But she still likes to egg people on to get in fights (Buggin Out with his stepped on Jordans) and when everybody’s smashing up Sal’s Famous you can see her smiling and waving an arm in the air in celebration. But shortly before that there’s a really emotional moment. She didn’t give Buggin Out’s boycott the time of day. She said she was “born and raised on Sal’s Famous.” Sal recognizes her and her friends as neighborhood regulars that he watched grow up, and lets them in after closing time, because “they love my pizza.” But then she witnesses him flipping out, killing a radio, with a side of racial slur. The look on her face is heartbreaking.
The white characters are full of grey area too, they’re not just a bunch of racists. I’m not sure Pino has a sympathetic side to him, but Sal is more of the nice and caring guy than he is the hothead. There’s that great scene, all done in one shot, where he sits with Pino telling him that no, they can’t move the pizzeria to Bensonhurst, because they are a part of this neighborhood. They have this long discussion and you can see the Korean grocer sweeping his store and talking to customers across the street in the background the whole time. And then Smiley (Roger Guenveur Smith, MERCENARY FOR JUSTICE) comes up to the window and Pino gets pissed off, tries to scare him away by banging on the window, goes outside to berate him, starts arguing with offscreen Coconut Sid and those guys from down the block…
This whole time Sal looks the other way, so sick of this shit, knowing his son is an asshole, not knowing what to do about it.
Eventually he goes out to make peace, give a couple bucks to Smiley, tell Sweet Dick that Pino didn’t mean anything by it.

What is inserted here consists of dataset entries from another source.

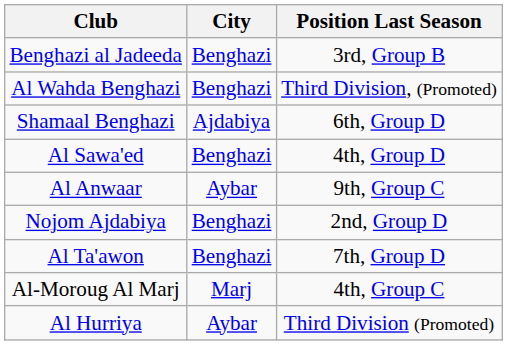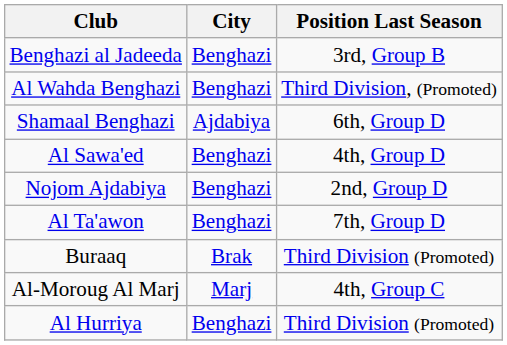- row: Al Anwaar | Aybar | 9th, Group C
+ row: Buraaq | Brak | Third Division (Promoted)
Al Hurriya | City: Aybar -> Benghazi
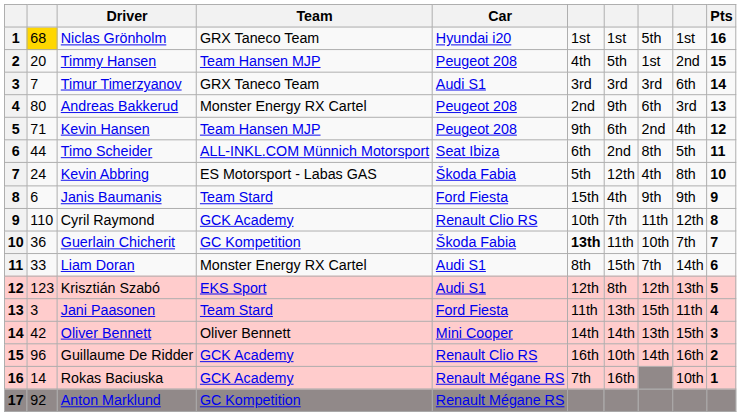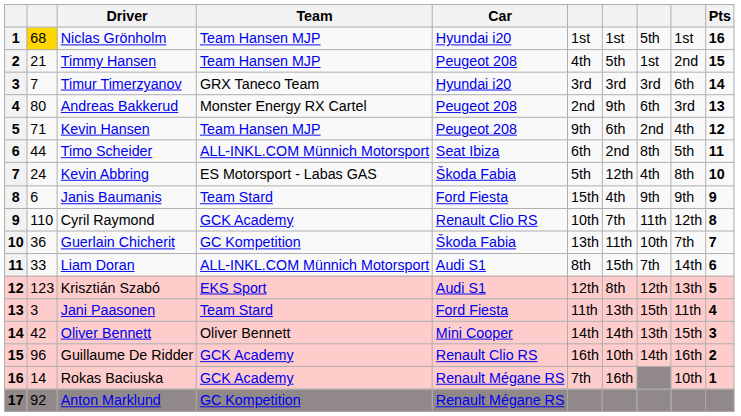Niclas Grönholm | Team: GRX Taneco Team -> Team Hansen MJP
Timmy Hansen | column 2: 20 -> 21
Timur Timerzyanov | Car: Audi S1 -> Hyundai i20
Guerlain Chicherit | column 6: bold -> normal
Liam Doran | Team: Monster Energy RX Cartel -> ALL-INKL.COM Münnich Motorsport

Clearly this is a nice guy. But then he goes Mel Gibson. And it’s not like Radio Raheem’s death is his fault exactly but if he hadn’t escalated this confrontation in such a crazy way then maybe it wouldn’t have turned into that asshole cop choking Raheem to death.

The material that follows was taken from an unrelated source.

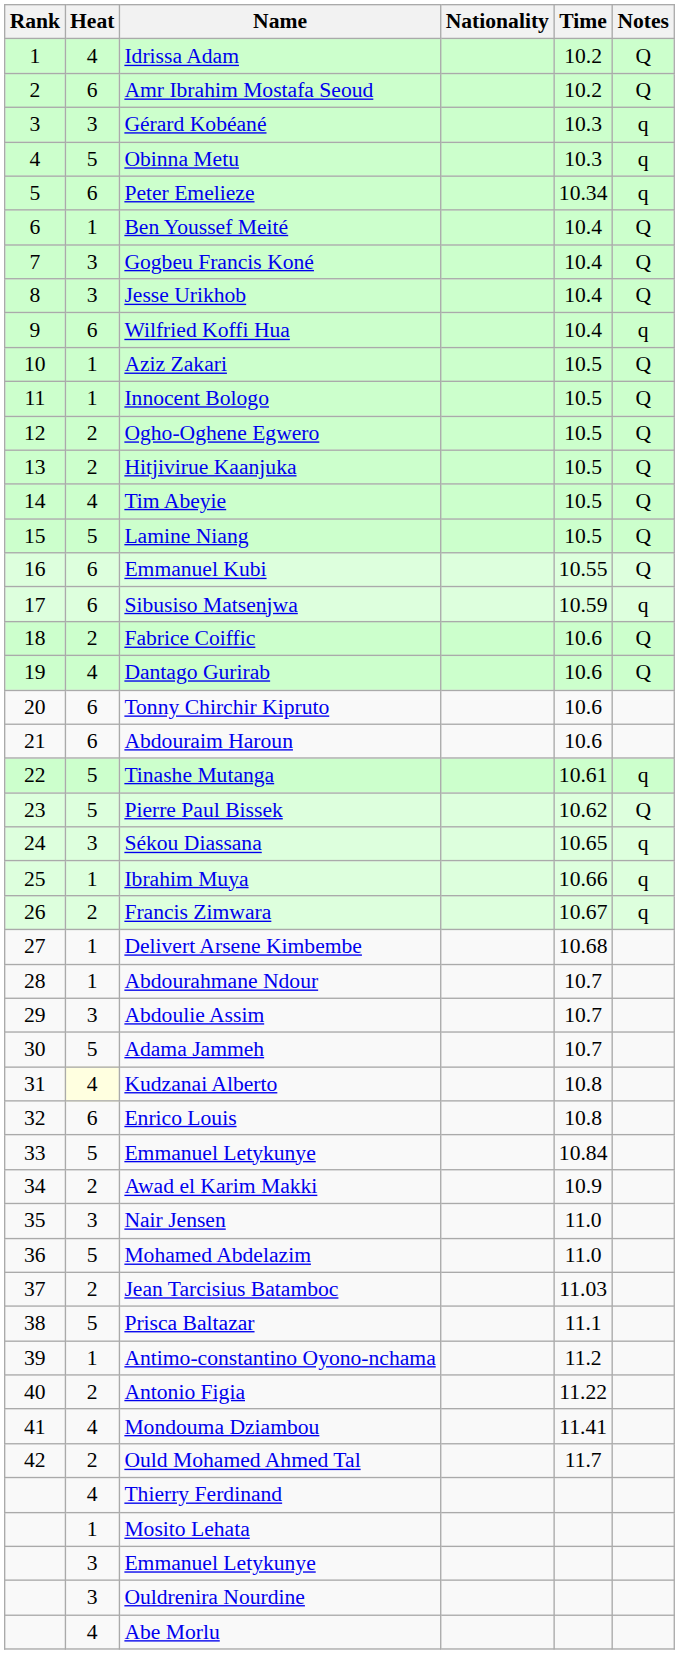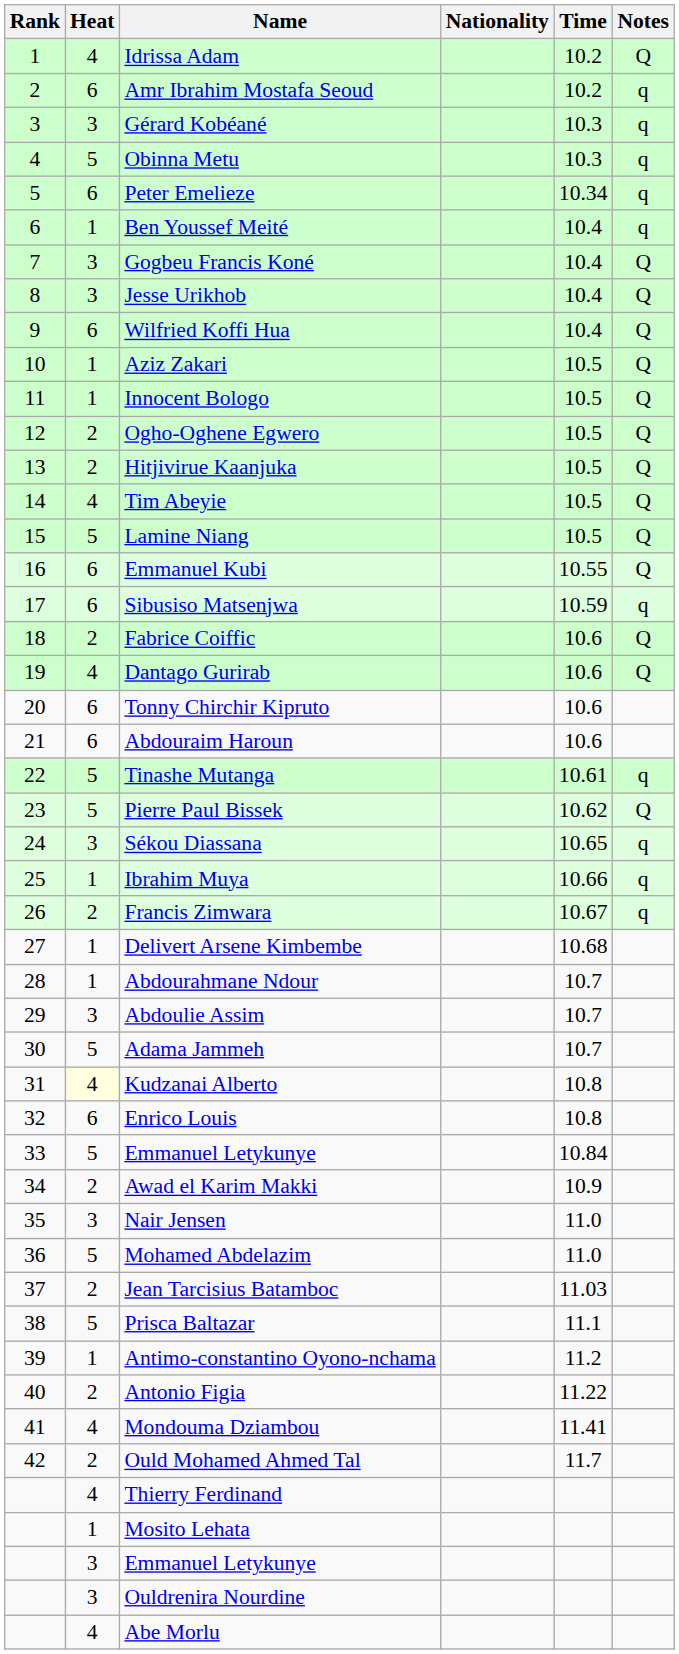Amr Ibrahim Mostafa Seoud | Notes: Q -> q
Ben Youssef Meité | Notes: Q -> q
Wilfried Koffi Hua | Notes: q -> Q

And speaking of that asshole cop, he’s the same guy who turned off the fire hydrant earlier in the day, and had no sympathy for the racist asshole Italian American guy who wanted them to arrest the kids who sprayed his car with water. The officer was gruff and very New York about it and maybe blowing the guy off was just easier than trying to find some kids that already ran off. But in that situation he was the good guy who told off the asshole. Then he turns around and does this.

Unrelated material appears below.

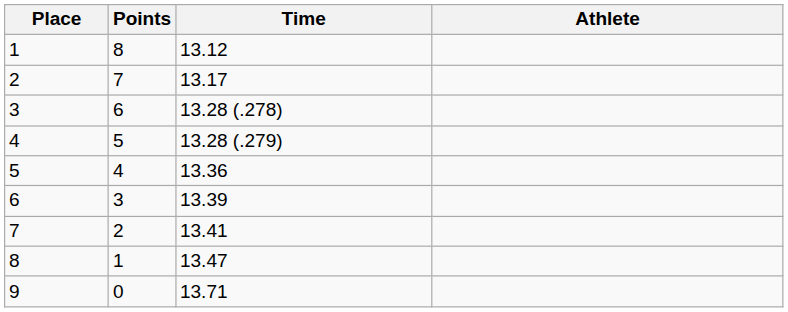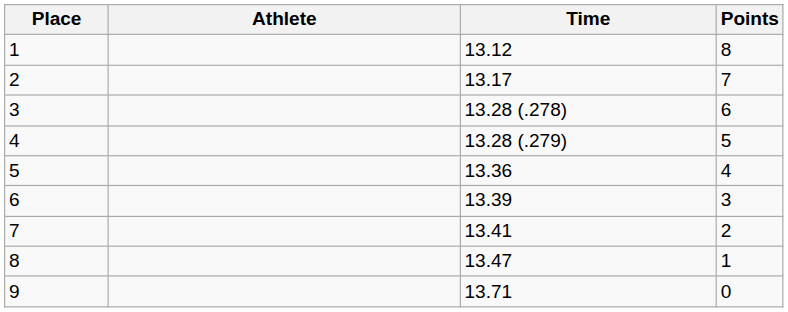columns swapped: Athlete <-> Points
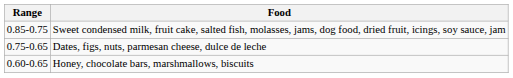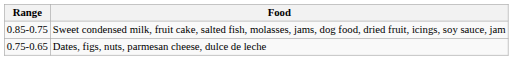- row: 0.60-0.65 | Honey, chocolate bars, marshmallows, biscuits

My point is that this is a movie where people are just humans. There are very few saints. Possibly Mother Sister, possibly Mookie’s sister, but no one else. Da Mayor is the wise man who gave the movie its name, but he’s a fuckin drunk. And Ahmad has a point about him failing his five kids. Nobody’s really right about everything, everybody’s wrong about something, their stubbornness butts up against their refusal to understand each other and one stupid thing leads to another and next thing you know a man is dead and a building is on fire and what good does this do anyone?
The sad thing is they have it in them to get along. Most of them like Sal. Sal likes most of them. There’s no reason for it to come to this. But it always fuckin does, doesn’t it?
You know what they should’ve done for the anniversary, they shoulda made a DO THE RIGHT THING neighborhood simulation type video game. You gotta make Mookie deliver pizzas but also do little side missions, you gotta get Da Mayor to find a kid to buy him a Miller High Life, you gotta keep everybody cool, and sweep the stores, and help Smiley sell his Martin and Malcolm pictures, and Radio Raheem has to make sure to not run out of batteries and stuff. It could be good.
Because of all the detail of this neighborhood, the things going on in the background (I’m talking about the movie again, not the video game), those scenes of chaos at the climax are incredibly vivid and gutwrenching. I’ve never been in a riot like that but I’ve been to a few protests and several times in my life I’ve seen riot cops go into that animal mode where they just want to mandhandle and humiliate whoever is in front of them and it has nothing to do with their job anymore as far as you can tell. And watching it you just feel this outrage and betrayal and disgust, you’re putting on Roddy Piper’s sunglasses and seeing the system unmasked and you know there’s not shit you can ever do about it and it won’t even be on the news. I’ve never smashed a storefront and I hope I never will but I know that scene gets the feeling exactly right.
Lee’s filmatism (with help from cinematographer Ernest Dickerson) is incredible. He has a perfect balance of realism and stylization. When you’re watching it you feel like it really is the hottest day of the summer, and you’re just hanging around trying not to sweat too much. I love that you see the moment when the street lights turn on in the background of Da Mayor talking to Mother Sister. The day passing on into night feels so authentic. But Lee also gets into these heightened moments where he switches to exaggerated POV shots. Radio Raheem looking down on tiny little Sal, Sal looking up to giant Radio Raheem. It’s extreme but it’s not spastic; he knows the right spots to use that trick for emphasis, and keeps it in the case until it’s needed.
One of many great cinematic moments: the long, slow closeups of Sid, Willie and M.L. and the two police officers glaring at each other as the squad car rolls by.
Five lifetimes of bad experiences communicated in a handful of dramatic shots. And I can’t discount the importance of the score by Bill Lee in this scene, or throughout. As much as Lee inspired a whole movement of movies in the ’90s, you weren’t seeing many of them scored with melancholy piano jazz.
Trivia: Lee has only ever been nominated for two Oscars (best original screenplay for DO THE RIGHT THING, best documentary feature for 4 LITTLE GIRLS). Jennifer Lawrence has been nominated for three and won one. She was born the year after DO THE RIGHT THING came out.
Anyway, on December 15th we’ll see if any of us are digging out our copies of DRIVING MISS DAISY, that year’s best picture winner, for its 25th birthday. I’m gonna guess no, but it doesn’t really matter. Thank you Spike Lee for making this movie that was incredibly potent in the moment and only gets more interesting with age.
June 30th, 2014 at 3:24 am
For a guy who’s now trying to pass himself off as white, you’re doing a pisspoor job of it so far.